▸ **WHAT IS REQUIRED**
Could you output each record below exactly as it stands and leave the pictures out?

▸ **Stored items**
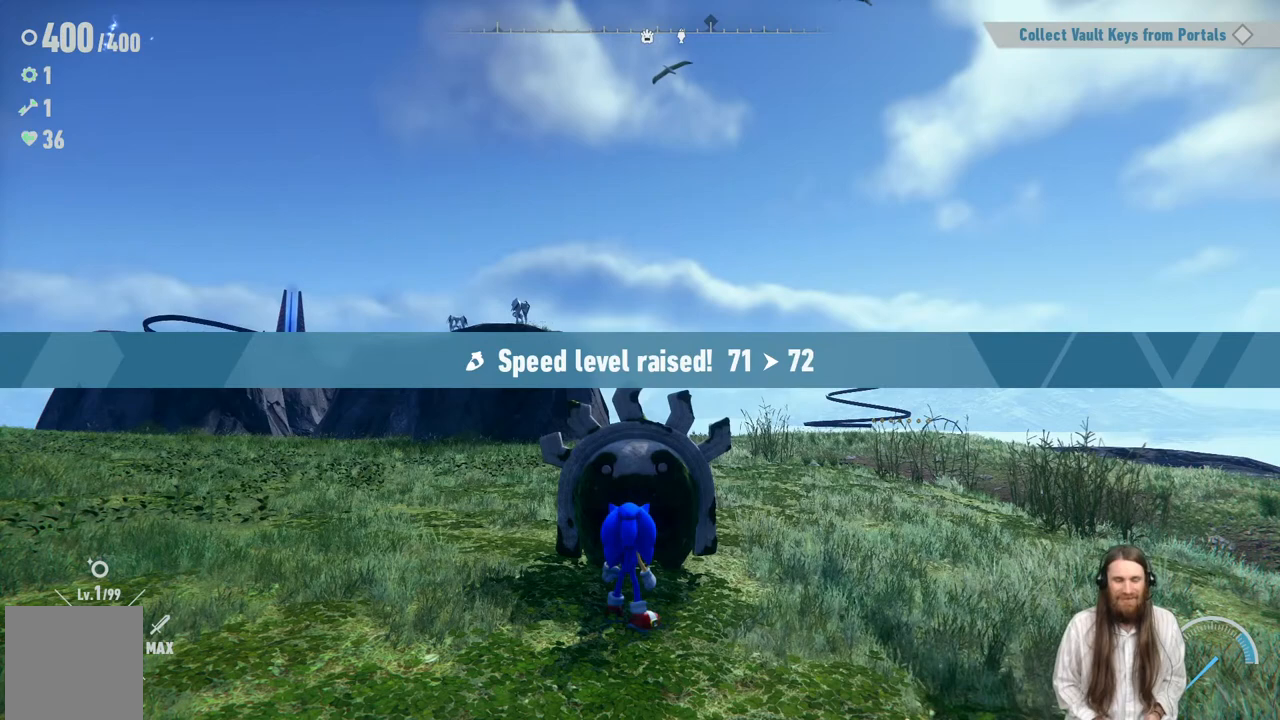
Gameplay with a controller (Xbox layout); each line is a JSON object with the inputs held at the frame after it. "events" lists button and stick changes between this image and that frame as [ms after this image, input, new state], when the widget could be followed in between. Not read: L3 R3.
{"buttons": [], "left_stick": "center", "right_stick": "center", "events": [[50, "A", "down"], [200, "A", "up"], [250, "A", "down"], [267, "A", "up"]]}
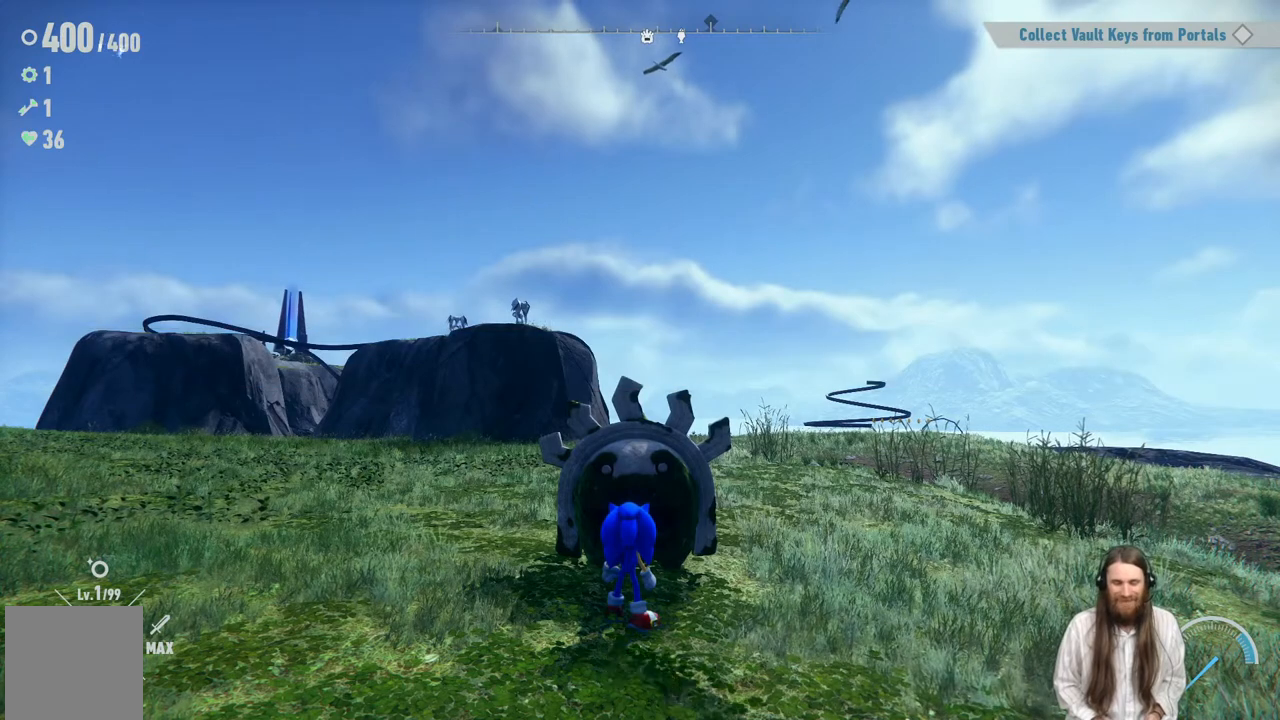
{"buttons": [], "left_stick": "center", "right_stick": "center", "events": []}
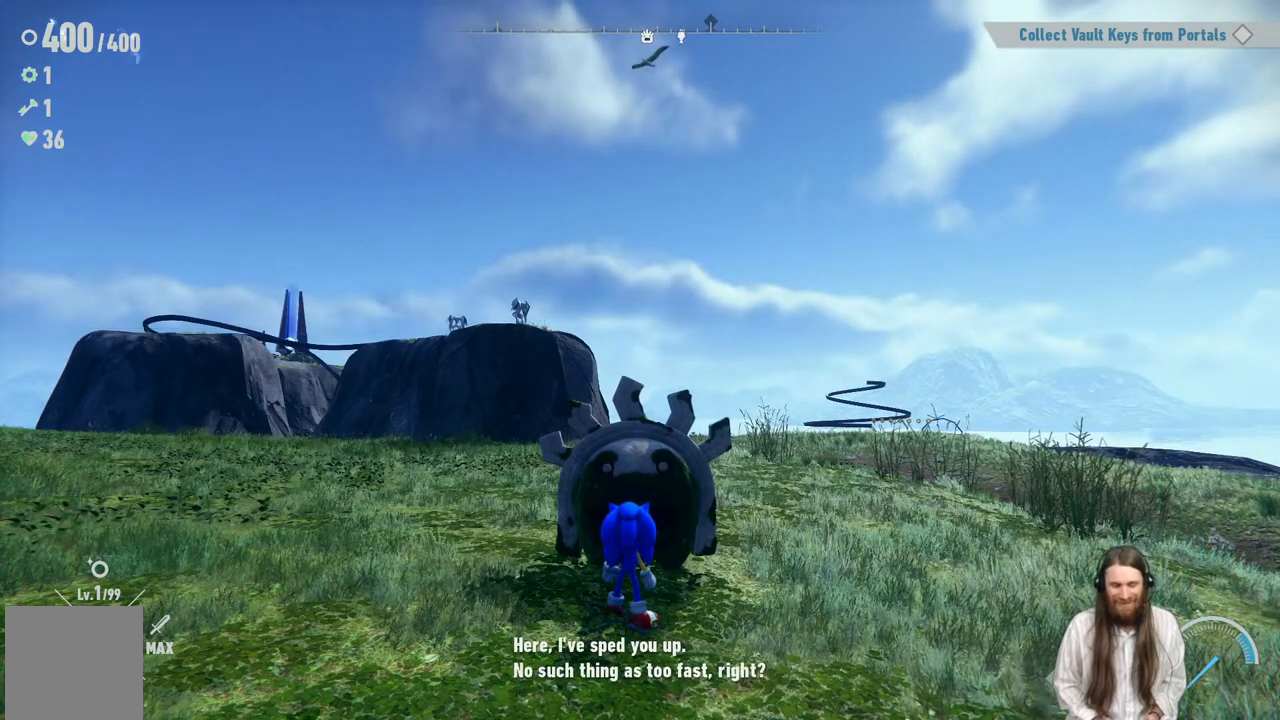
{"buttons": [], "left_stick": "center", "right_stick": "center", "events": [[183, "A", "down"], [500, "A", "up"]]}
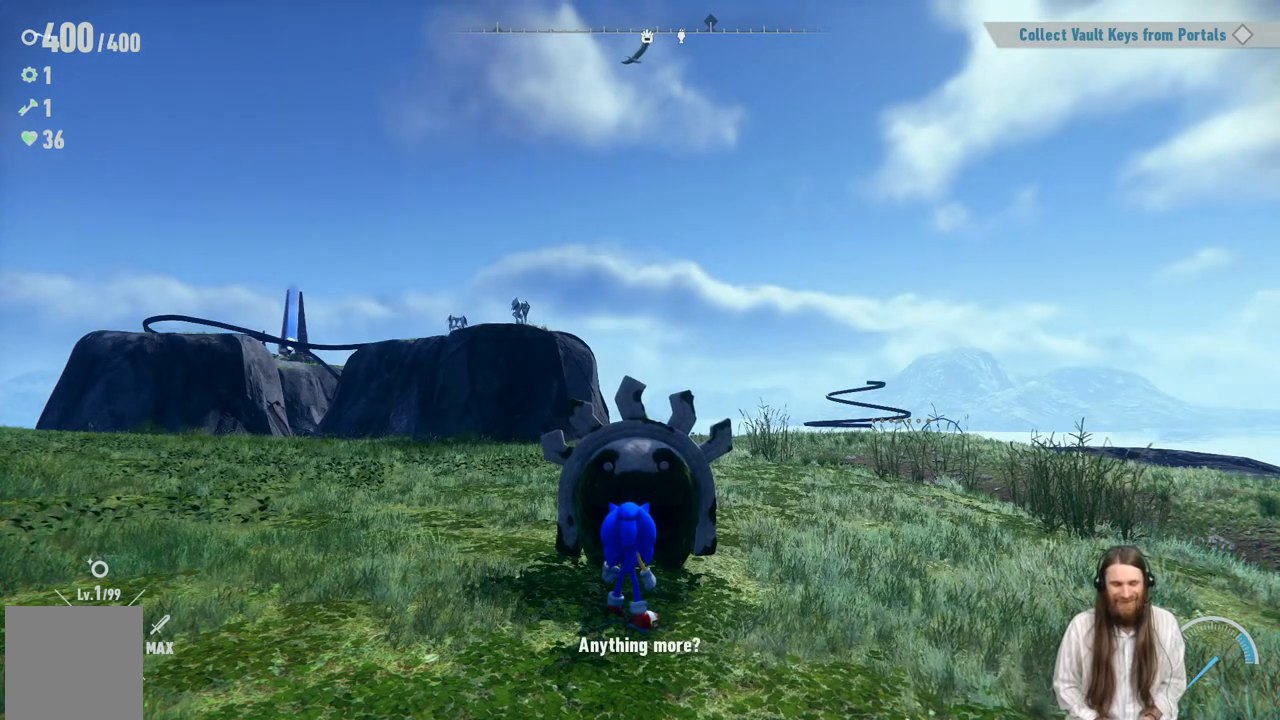
{"buttons": [], "left_stick": "center", "right_stick": "center", "events": [[300, "A", "down"], [467, "A", "up"]]}
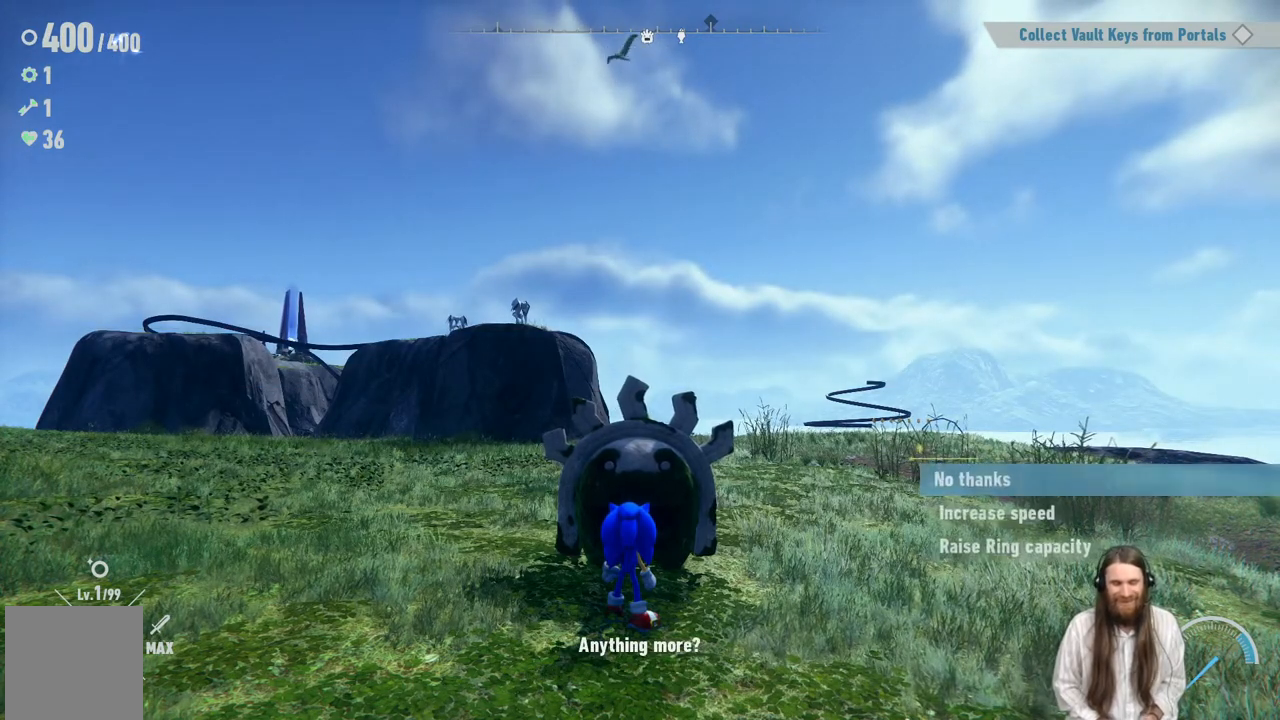
{"buttons": [], "left_stick": "center", "right_stick": "center", "events": []}
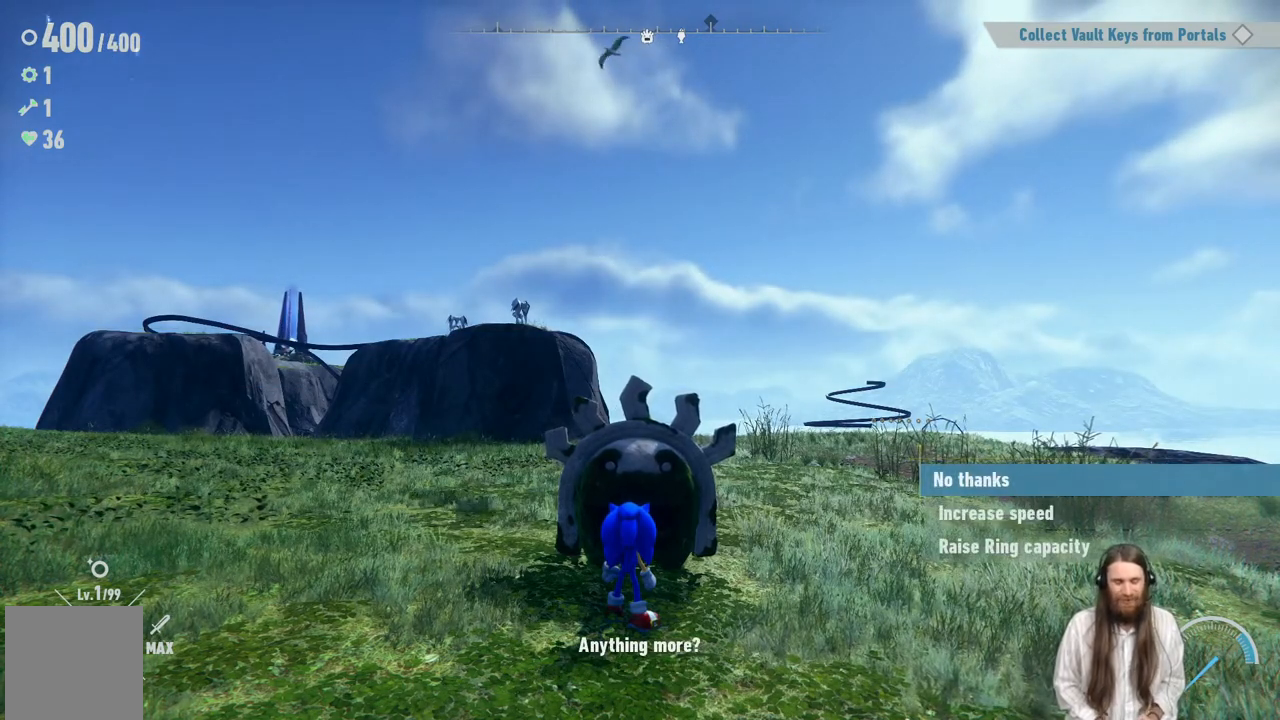
{"buttons": ["DPAD_DOWN"], "left_stick": "center", "right_stick": "center", "events": [[383, "DPAD_DOWN", "down"]]}
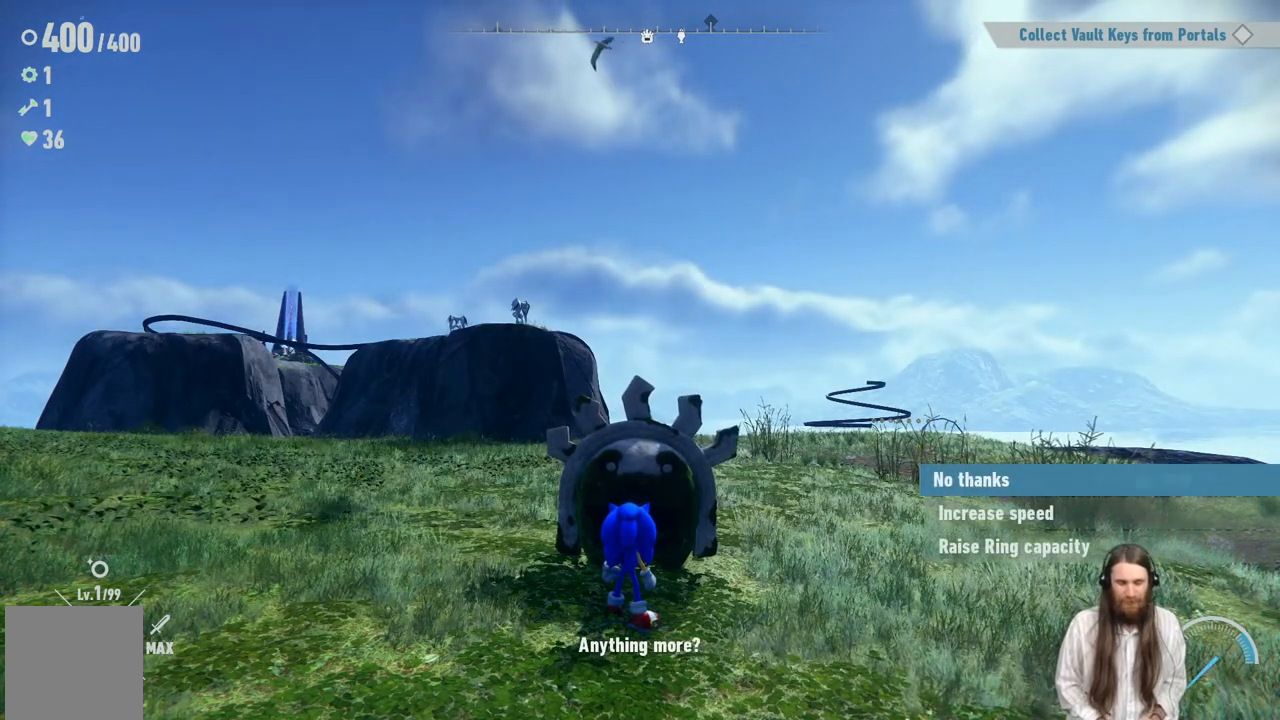
{"buttons": [], "left_stick": "center", "right_stick": "center", "events": [[33, "DPAD_DOWN", "up"], [317, "DPAD_DOWN", "down"], [450, "DPAD_DOWN", "up"]]}
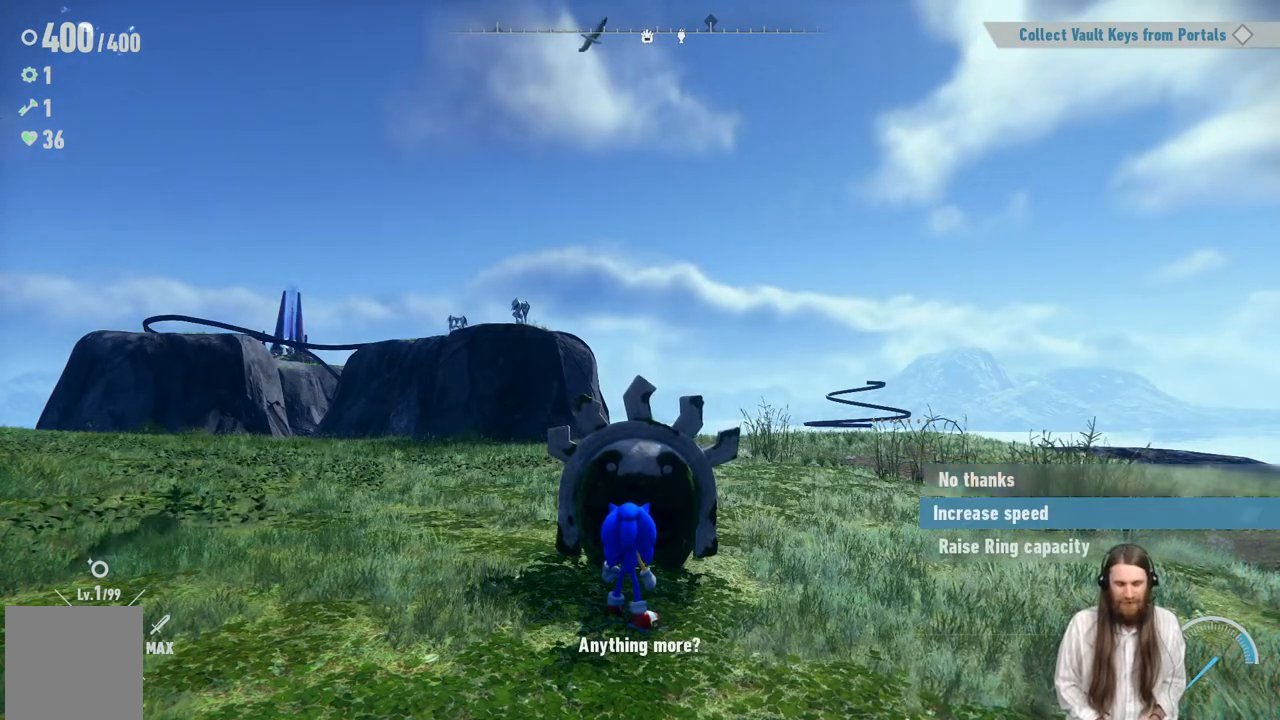
{"buttons": ["A"], "left_stick": "center", "right_stick": "center", "events": [[100, "A", "down"], [300, "A", "up"], [433, "A", "down"]]}
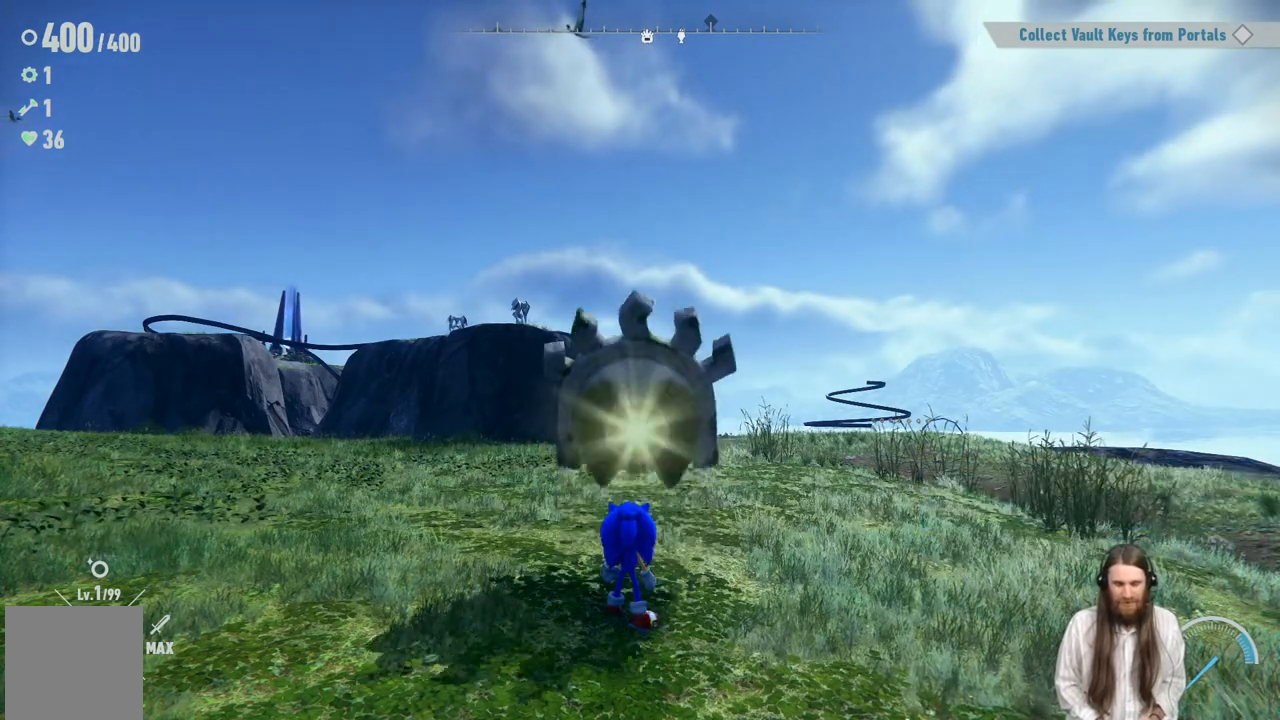
{"buttons": [], "left_stick": "center", "right_stick": "center", "events": [[100, "A", "up"]]}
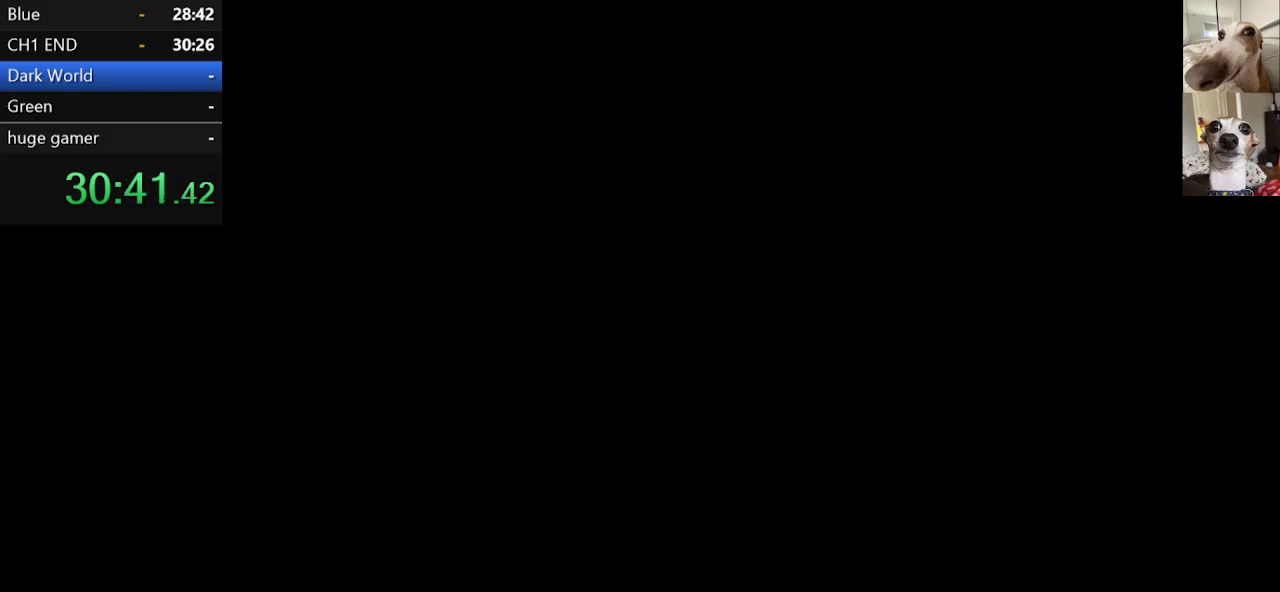
Gameplay with keyboard; each line is a JSON object with the keys held at the frame after it. "events" lists presses ("down") and releases ("up") of "c", "ctrl", "down", "escape", "left", "return", "right", "shift", "up", "x" and "z" between this image and that frame as [ms after this image, input, new state], when the widget could be followed in between. No other keys are recorded. Mouse input is not recorded.
{"keys": ["c", "return", "x", "z"], "events": [[17, "z", "up"], [167, "z", "down"], [267, "z", "up"], [317, "z", "down"], [367, "return", "down"], [400, "return", "up"], [400, "z", "up"], [450, "z", "down"], [500, "return", "down"]]}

▸ **ANSWER SPACE**
Gameplay with a controller (Xbox layout); each line is a JSON object with the inputs held at the frame after it. "events" lists button and stick changes between this image and that frame as [ms after this image, input, new state], when the widget could be followed in between. Not read: L3 R3.
{"buttons": [], "left_stick": "center", "right_stick": "center", "events": [[50, "A", "down"], [200, "A", "up"], [250, "A", "down"], [267, "A", "up"]]}
{"buttons": [], "left_stick": "center", "right_stick": "center", "events": []}
{"buttons": [], "left_stick": "center", "right_stick": "center", "events": [[183, "A", "down"], [500, "A", "up"]]}
{"buttons": [], "left_stick": "center", "right_stick": "center", "events": [[300, "A", "down"], [467, "A", "up"]]}
{"buttons": [], "left_stick": "center", "right_stick": "center", "events": []}
{"buttons": ["DPAD_DOWN"], "left_stick": "center", "right_stick": "center", "events": [[383, "DPAD_DOWN", "down"]]}
{"buttons": [], "left_stick": "center", "right_stick": "center", "events": [[33, "DPAD_DOWN", "up"], [317, "DPAD_DOWN", "down"], [450, "DPAD_DOWN", "up"]]}
{"buttons": ["A"], "left_stick": "center", "right_stick": "center", "events": [[100, "A", "down"], [300, "A", "up"], [433, "A", "down"]]}
{"buttons": [], "left_stick": "center", "right_stick": "center", "events": [[100, "A", "up"]]}
Gameplay with keyboard; each line is a JSON object with the keys held at the frame after it. "events" lists presses ("down") and releases ("up") of "c", "ctrl", "down", "escape", "left", "return", "right", "shift", "up", "x" and "z" between this image and that frame as [ms after this image, input, new state], when the widget could be followed in between. No other keys are recorded. Mouse input is not recorded.
{"keys": ["c", "return", "x", "z"], "events": [[17, "z", "up"], [167, "z", "down"], [267, "z", "up"], [317, "z", "down"], [367, "return", "down"], [400, "return", "up"], [400, "z", "up"], [450, "z", "down"], [500, "return", "down"]]}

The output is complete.